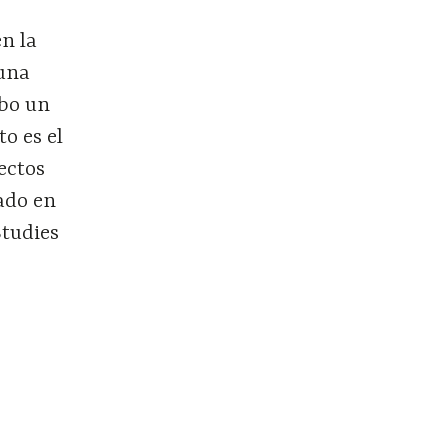
en la
 una
ubo un
o es el
ectos
iado en
Studies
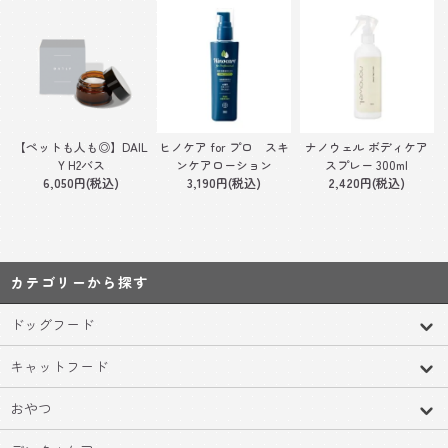
【ペットも人も◎】DAIL
ヒノケア for プロ スキ
ナノウェル ボディケア
Y H2バス
ンケアローション
スプレー 300ml
6,050円(税込)
3,190円(税込)
2,420円(税込)
カテゴリーから探す
ドッグフード
キャットフード
おやつ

#### [WHAT YOU SHOULD DO]
Without altering anything, output all the lines above but none of the images.

#### [ANSWER SPACE]
en la
 una
ubo un
o es el
ectos
iado en
Studies
【ペットも人も◎】DAIL
ヒノケア for プロ スキ
ナノウェル ボディケア
Y H2バス
ンケアローション
スプレー 300ml
6,050円(税込)
3,190円(税込)
2,420円(税込)
カテゴリーから探す
ドッグフード
キャットフード
おやつ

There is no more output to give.